=== Section Start ===
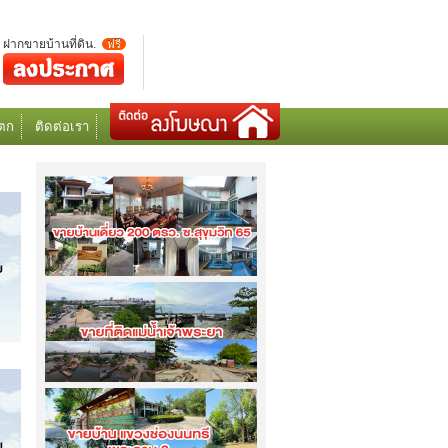
ฝากขายบ้านที่ดิน.
ฟรี
ตก
ติดต่อเรา
ขายบ้านเดี่ยว 200 ตรว. ซ.สุขุมวิท 65...
เข้าชม
7323
ครั้ง
ขายที่ดินริมแม่น้ำเจ้าพระยา 11 ไร่ 2 งาน
95 ตรว....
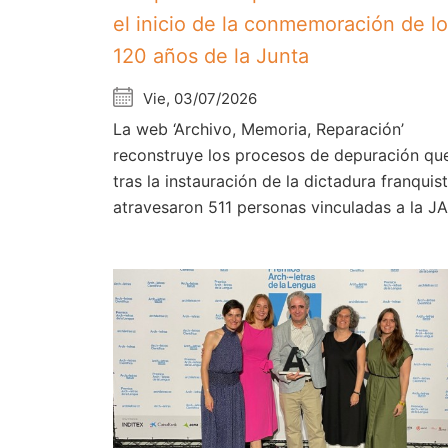
el inicio de la conmemoración de l
120 años de la Junta
Vie, 03/07/2026
La web ‘Archivo, Memoria, Reparación’
reconstruye los procesos de depuración qu
tras la instauración de la dictadura franquist
atravesaron 511 personas vinculadas a la J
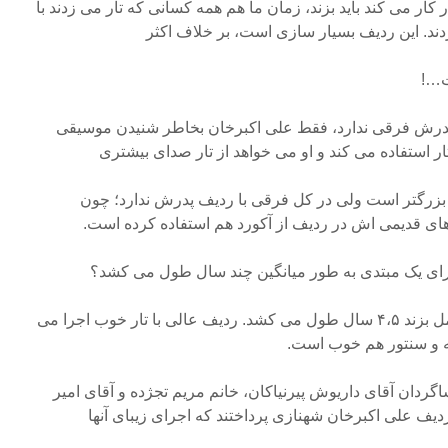
ار می کند باید بزند، زمان ما هم همه کسانی که تار می زدند با
دند. این ردیف بسیار سازی است، بر خلاف اکثر
ت…!
پدرش فرقی ندارد، فقط علی اکبرخان بخاطر شنیدن موسیقی
ار استفاده می کند و او می خواهد از تار صدای بیشتری
بزرگتر است ولی در کل فرقی با ردیف پدرش ندارد؛ چون
های قدیمی اش در ردیف از آکورد هم استفاده کرده است.
برای یک مبتدی به طور میانگین چند سال طول می کشد؟
پیرنیاکان:اگر با تمام ظرایف کامل بزند ۴،۵ سال طول می کشد. ردیف عالی با تار خوب اجرا می
ه و سنتور هم خوب است.
گردان آقای داریوش پیرنیاکان، خانم مریم تجژده و آقای امیر
یف علی اکبرخان شهنازی پرداختند که اجرای زیبای آنها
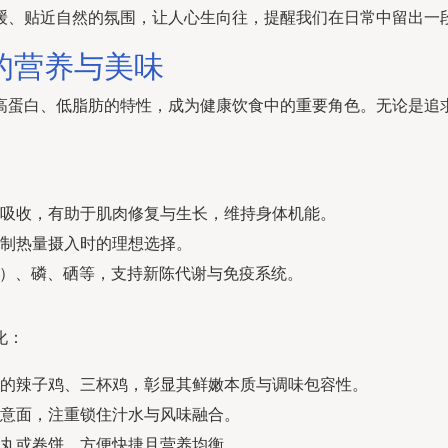
缓、贴近自然的氛围，让人心生向往，提醒我们在日常中留出一
的营养与美味
高蛋白、低脂肪的特性，成为健康饮食中的重要角色。无论是追
吸收，有助于肌肉修复与生长，维持身体机能。
制热量摄入时的理想选择。
酸）、磷、硒等，支持新陈代谢与免疫系统。
化：
的辣子鸡、三杯鸡，彰显其鲜嫩本质与调味包容性。
意面，注重锁住汁水与风味融合。
丸或卷饼，方便快捷且营养均衡。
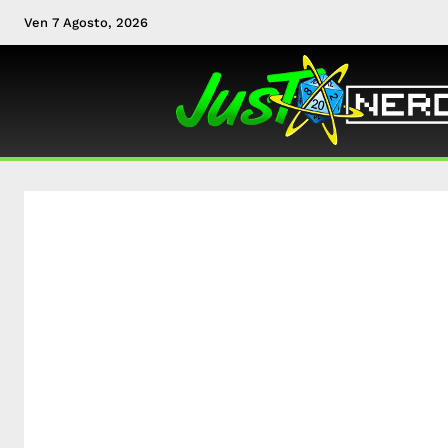
Ven 7 Agosto, 2026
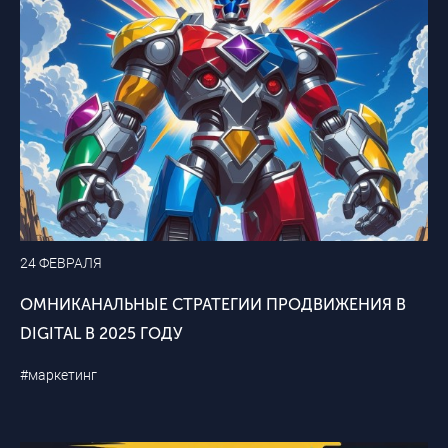
24 ФЕВРАЛЯ
ОМНИКАНАЛЬНЫЕ СТРАТЕГИИ ПРОДВИЖЕНИЯ В
DIGITAL В 2025 ГОДУ
#маркетинг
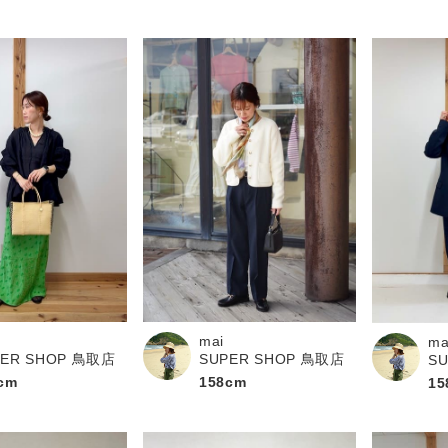
mai
ma
PER SHOP 鳥取店
SUPER SHOP 鳥取店
S
cm
158cm
15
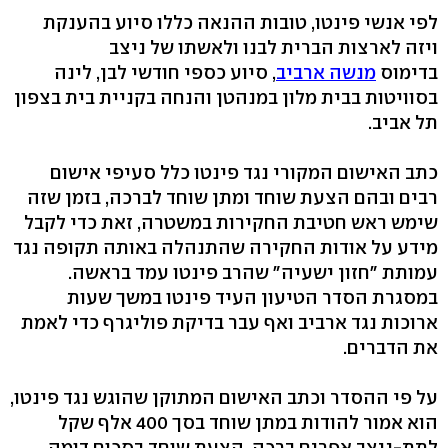
לפי אנשי פינטו, טובות ההנאה כללו סיוע בהענקת
ויזה לארצות הברית לבנו ולאשתו של ניצב
בדימוס
מנשה ארביב
, סיוע כספי חודשי לבן, לינה
בסוויטות בבית מלון במנהטן והנחה בקניית בית בצפון
תל אביב.
כתב האישום המקורי נגד פינטו כלל סעיפי אישום
רבים ובהם הצעת שוחד ומתן שוחד לברכה, בזמן שזה
שימש ראש חטיבת החקירות במשטרה, זאת כדי לקבל
מידע על אודות החקירה שהתנהלה באותה תקופה נגד
עמותת "חזון ישעיה" שהרב פינטו עמד בראשה.
במסגרת הסדר הטיעון העיד פינטו במשך שעות
ארוכות נגד ארביב ואף עבר בדיקת פוליגרף כדי לאמת
את הדברים.
על פי ההסדר וכתב האישום המתוקן שהוגש נגד פינטו,
הוא אמור להודות במתן שוחד בסך 400 אלף שקל
לתת-ניצב אפרים ברכה, הצעת שוחד בסכום דומה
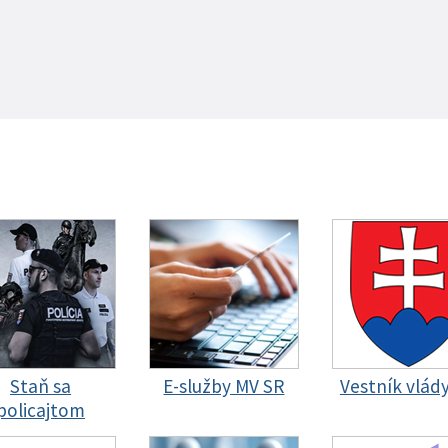
Staň sa
E-služby MV SR
Vestník vlád
policajtom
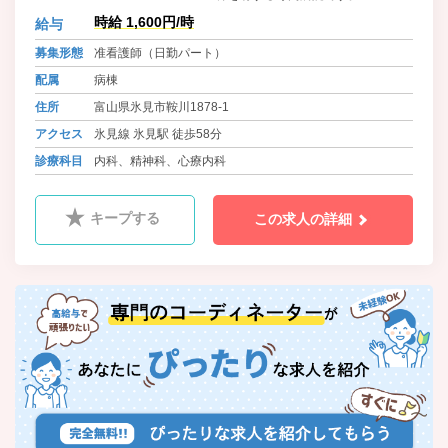
時給 1,600円/時
給与
募集形態
准看護師（日勤パート）
配属
病棟
住所
富山県氷見市鞍川1878-1
アクセス
氷見線 氷見駅 徒歩58分
診療科目
内科、精神科、心療内科
キープする
この求人の詳細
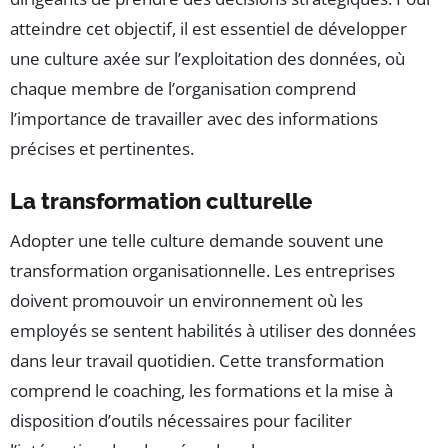
atteindre cet objectif, il est essentiel de développer
une culture axée sur l’exploitation des données, où
chaque membre de l’organisation comprend
l’importance de travailler avec des informations
précises et pertinentes.
La transformation culturelle
Adopter une telle culture demande souvent une
transformation organisationnelle. Les entreprises
doivent promouvoir un environnement où les
employés se sentent habilités à utiliser des données
dans leur travail quotidien. Cette transformation
comprend le coaching, les formations et la mise à
disposition d’outils nécessaires pour faciliter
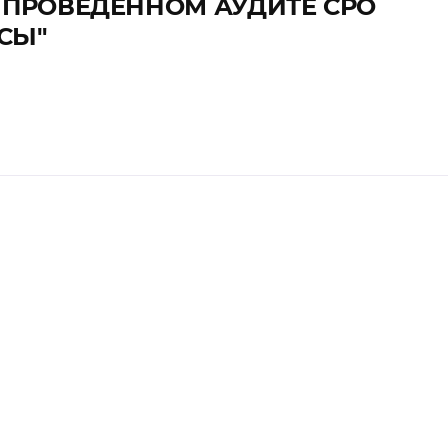
 О ПРОВЕДЕННОМ АУДИТЕ СРО
СЫ"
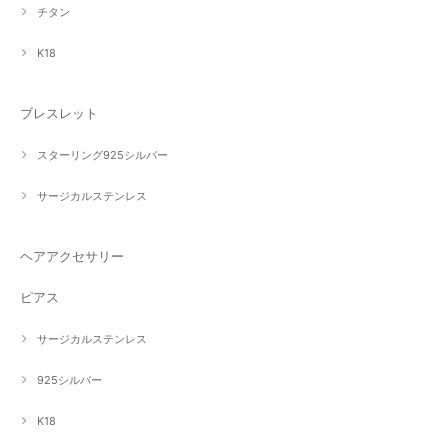
チタン
K18
ブレスレット
スターリング925シルバー
サージカルステンレス
ヘアアクセサリー
ピアス
サージカルステンレス
925シルバー
K18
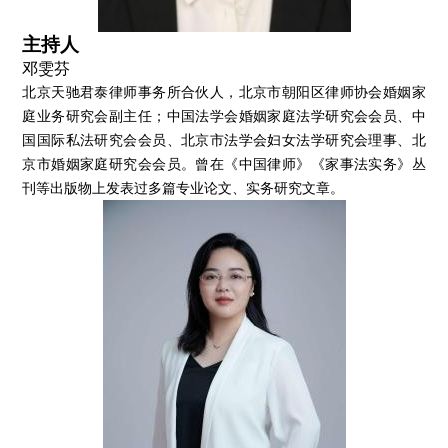
主持人
邓雯芬
北京天驰君泰律师事务所合伙人，北京市朝阳区律师协会婚姻家
庭业务研究会副主任；中国法学会婚姻家庭法学研究会会员、中
国国际私法研究会会员、北京市法学会妇女法学研究会理事、北
京市婚姻家庭研究会会员。曾在《中国律师》《家事法实务》丛
刊等出版物上发表过多篇专业论文、实务研究文章。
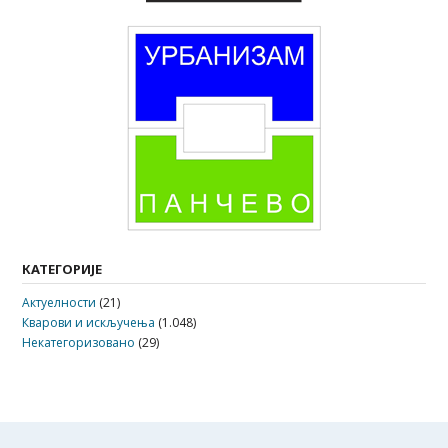
КАТЕГОРИЈЕ
Актуелности
(21)
Кварови и искључења
(1.048)
Некатегоризовано
(29)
=== Section End ===
_What you should do_
For the word "transformation", find every line in the data that holds it and copy that line.

_Written answer_
La transformation culturelle
transformation organisationnelle. Les entreprises
dans leur travail quotidien. Cette transformation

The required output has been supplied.